DIRECTIONS | Set down every entry exactly as it stands, omitting any picture.

RECORD EXCERPTS |
+++

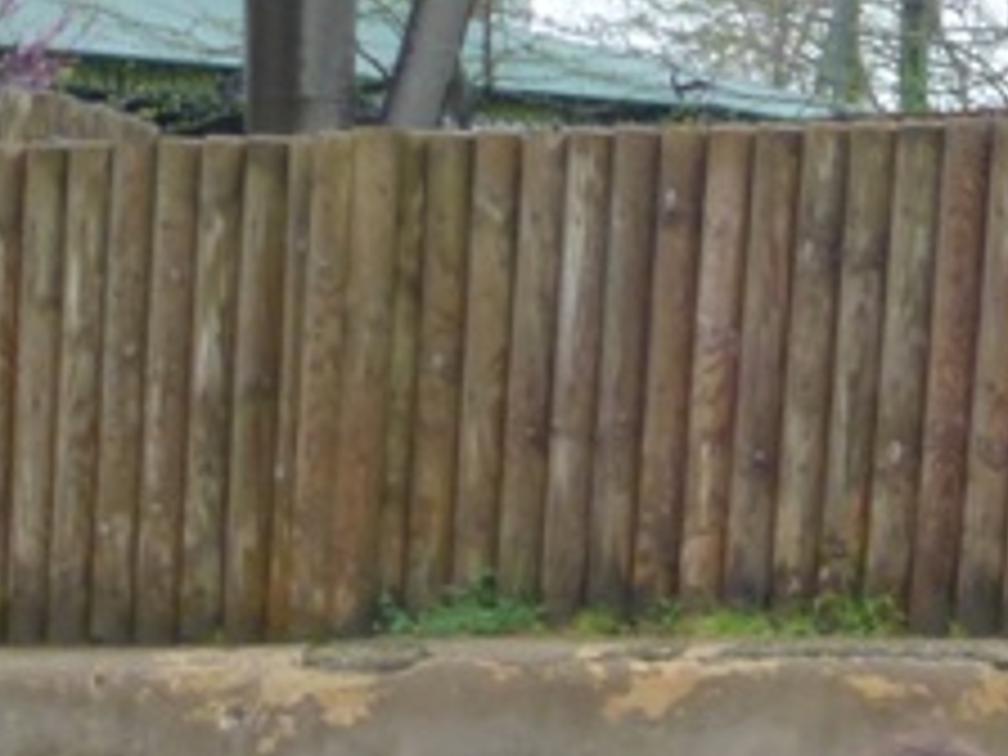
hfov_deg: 5.6
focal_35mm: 348
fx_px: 10134
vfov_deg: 4.3
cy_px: 873
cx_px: 1904
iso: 100
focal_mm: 13.6
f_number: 4.7
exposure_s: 1/80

+++

OUTPUT OF THE EXERCISE |
hfov_deg: 5.6
focal_35mm: 348
fx_px: 10134
vfov_deg: 4.3
cy_px: 873
cx_px: 1904
iso: 100
focal_mm: 13.6
f_number: 4.7
exposure_s: 1/80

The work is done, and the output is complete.